Listed records:
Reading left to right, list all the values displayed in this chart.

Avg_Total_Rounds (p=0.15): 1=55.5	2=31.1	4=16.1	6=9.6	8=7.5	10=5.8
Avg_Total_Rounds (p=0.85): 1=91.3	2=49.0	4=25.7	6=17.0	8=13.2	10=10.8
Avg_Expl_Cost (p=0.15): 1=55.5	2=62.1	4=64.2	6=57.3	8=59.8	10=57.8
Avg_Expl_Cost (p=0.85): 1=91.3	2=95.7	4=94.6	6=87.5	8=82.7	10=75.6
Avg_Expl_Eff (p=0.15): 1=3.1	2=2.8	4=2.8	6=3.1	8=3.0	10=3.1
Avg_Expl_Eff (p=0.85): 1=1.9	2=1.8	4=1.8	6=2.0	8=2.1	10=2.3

---

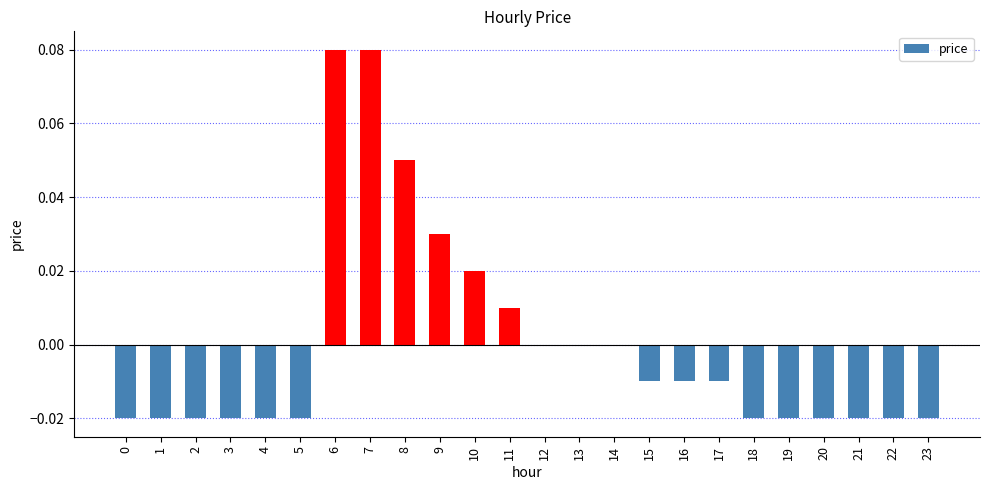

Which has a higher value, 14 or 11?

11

==

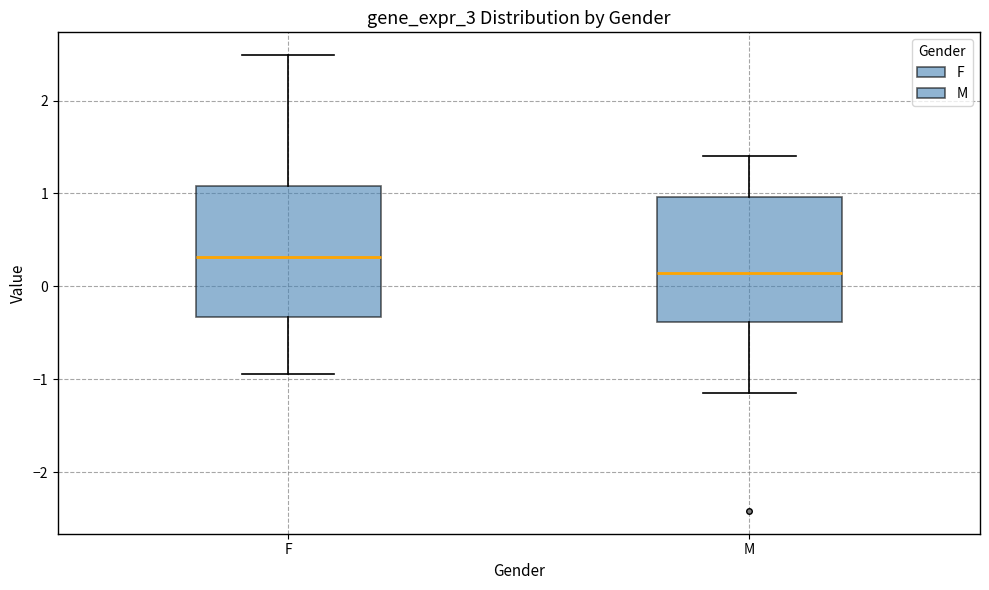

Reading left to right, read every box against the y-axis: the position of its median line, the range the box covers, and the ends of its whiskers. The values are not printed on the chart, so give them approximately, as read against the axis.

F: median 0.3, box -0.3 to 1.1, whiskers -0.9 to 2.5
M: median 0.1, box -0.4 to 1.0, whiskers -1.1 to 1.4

The problem:
Arrange the rows starting with the line that contains "F: median 0.3, box" and going on through the line that contains "M: median 0.1, box" as a numbered list, with blank lines left out.

Result for this task:
1. F: median 0.3, box -0.3 to 1.1, whiskers -0.9 to 2.5
2. M: median 0.1, box -0.4 to 1.0, whiskers -1.1 to 1.4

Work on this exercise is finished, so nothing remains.